In standard neuro-evolution, the objective is to evolve a network that best handles a given task. Although this approach is useful for static tasks, it does not work well in real-time domains where the environment (and therefore the task) can vary. Furthermore, if the real-time domain is interactive, the task is unpredictable because the user can change his/her behavior at will. We have tackled this problem by introducing a method for real-time interactive neuro-evolution, and testing the method through a real-time interactive gaming scenario. As the environment changes, the population evolves along with it and can cope with the task. We show that this method is superior to standard neuro-evolution techniques in the paper below.

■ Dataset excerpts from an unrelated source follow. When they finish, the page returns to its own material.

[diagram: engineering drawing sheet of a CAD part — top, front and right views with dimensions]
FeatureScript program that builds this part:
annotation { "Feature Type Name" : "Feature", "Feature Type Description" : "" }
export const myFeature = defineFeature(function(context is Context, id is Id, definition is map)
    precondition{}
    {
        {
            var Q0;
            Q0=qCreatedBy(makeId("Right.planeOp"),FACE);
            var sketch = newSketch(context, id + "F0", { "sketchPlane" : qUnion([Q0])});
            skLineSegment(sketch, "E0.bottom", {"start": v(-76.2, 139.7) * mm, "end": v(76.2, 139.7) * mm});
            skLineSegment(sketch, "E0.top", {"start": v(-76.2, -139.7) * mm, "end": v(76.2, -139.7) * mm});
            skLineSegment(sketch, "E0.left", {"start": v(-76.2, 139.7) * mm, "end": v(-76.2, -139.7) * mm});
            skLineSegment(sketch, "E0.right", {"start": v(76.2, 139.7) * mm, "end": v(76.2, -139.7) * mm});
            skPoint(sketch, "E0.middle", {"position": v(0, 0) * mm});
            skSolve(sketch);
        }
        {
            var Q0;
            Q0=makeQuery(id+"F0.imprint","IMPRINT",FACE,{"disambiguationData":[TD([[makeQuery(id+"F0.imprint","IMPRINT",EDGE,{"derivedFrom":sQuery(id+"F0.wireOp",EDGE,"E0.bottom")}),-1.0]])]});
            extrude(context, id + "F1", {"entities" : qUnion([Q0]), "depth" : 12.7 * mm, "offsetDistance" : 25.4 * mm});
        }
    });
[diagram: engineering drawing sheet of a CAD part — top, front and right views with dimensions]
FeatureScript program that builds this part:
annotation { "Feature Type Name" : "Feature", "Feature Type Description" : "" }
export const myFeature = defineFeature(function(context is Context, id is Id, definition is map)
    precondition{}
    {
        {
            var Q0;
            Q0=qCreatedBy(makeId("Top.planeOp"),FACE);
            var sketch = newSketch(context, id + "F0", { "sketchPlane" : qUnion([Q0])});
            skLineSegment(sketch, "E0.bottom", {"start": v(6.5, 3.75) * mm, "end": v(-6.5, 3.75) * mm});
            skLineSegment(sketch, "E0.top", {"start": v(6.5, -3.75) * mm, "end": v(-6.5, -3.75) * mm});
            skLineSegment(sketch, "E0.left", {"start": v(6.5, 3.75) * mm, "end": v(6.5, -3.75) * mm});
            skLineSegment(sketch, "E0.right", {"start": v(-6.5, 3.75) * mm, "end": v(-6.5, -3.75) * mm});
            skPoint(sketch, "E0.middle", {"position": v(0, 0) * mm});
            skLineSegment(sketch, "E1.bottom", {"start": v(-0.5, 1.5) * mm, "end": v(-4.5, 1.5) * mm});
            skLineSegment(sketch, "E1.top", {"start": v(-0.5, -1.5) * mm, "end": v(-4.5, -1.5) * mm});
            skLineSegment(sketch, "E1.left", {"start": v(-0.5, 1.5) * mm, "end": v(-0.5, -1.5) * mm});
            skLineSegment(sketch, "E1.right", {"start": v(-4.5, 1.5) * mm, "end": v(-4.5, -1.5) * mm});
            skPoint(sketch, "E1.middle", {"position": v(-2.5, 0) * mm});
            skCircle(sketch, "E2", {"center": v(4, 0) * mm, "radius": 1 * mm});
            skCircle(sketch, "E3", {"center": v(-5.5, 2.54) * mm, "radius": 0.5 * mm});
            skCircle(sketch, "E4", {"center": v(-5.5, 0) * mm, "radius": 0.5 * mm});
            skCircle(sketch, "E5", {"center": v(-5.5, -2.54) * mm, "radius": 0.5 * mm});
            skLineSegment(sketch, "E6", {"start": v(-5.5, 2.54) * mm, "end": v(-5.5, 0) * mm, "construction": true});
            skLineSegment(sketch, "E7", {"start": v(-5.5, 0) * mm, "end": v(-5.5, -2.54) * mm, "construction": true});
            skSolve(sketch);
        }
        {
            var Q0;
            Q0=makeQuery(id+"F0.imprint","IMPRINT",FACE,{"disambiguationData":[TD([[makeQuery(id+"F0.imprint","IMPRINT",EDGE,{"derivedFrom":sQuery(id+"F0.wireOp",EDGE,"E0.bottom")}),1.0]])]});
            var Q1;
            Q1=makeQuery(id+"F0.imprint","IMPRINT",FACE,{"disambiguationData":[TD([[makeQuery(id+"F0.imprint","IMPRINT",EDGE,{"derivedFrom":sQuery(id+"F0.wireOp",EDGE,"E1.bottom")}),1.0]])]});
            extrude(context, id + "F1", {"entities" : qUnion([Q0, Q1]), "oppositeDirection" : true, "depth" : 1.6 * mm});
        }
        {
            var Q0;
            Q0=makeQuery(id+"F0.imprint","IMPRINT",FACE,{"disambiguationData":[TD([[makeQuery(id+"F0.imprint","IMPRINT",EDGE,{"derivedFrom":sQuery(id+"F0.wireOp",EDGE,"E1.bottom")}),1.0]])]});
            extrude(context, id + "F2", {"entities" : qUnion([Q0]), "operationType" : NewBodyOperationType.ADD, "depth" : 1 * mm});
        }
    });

A version of SANE was used to evolve feedback controllers for chaotic systems. Standard methods for this task require an analytical description of the system near the fixed point. In contrast, the SANE networks were able to stabilize unstable fixed points for logistic and Henon maps under noise, and without prior knowledge of the system such as the location of the points or the dimensionality of the system. Such robustness suggests that the method could scale up well to real-world applications.
SANE has been used to evolve robot controllers in two simulated environment: reaching for a target while avoiding obstacles with the Simderella robot arm, and for running in a maze environment with the Khepera miniature mobile robot simulator. In both cases, evolution discovered a general, robust strategy that would be difficult to learn in any other way or even design by hand.
When evolved against a positional strategy of Iago, evolution discovered how to turn the initial disadvantage in material into a novel advantage: mobility strategy. Neuroevolution can also be used to improve play of existing programs in novel ways: for example, a network can be evolved to filter the information minimax search is allowed to see, and thereby compensate for deficiencies in minimax and the heuristic function.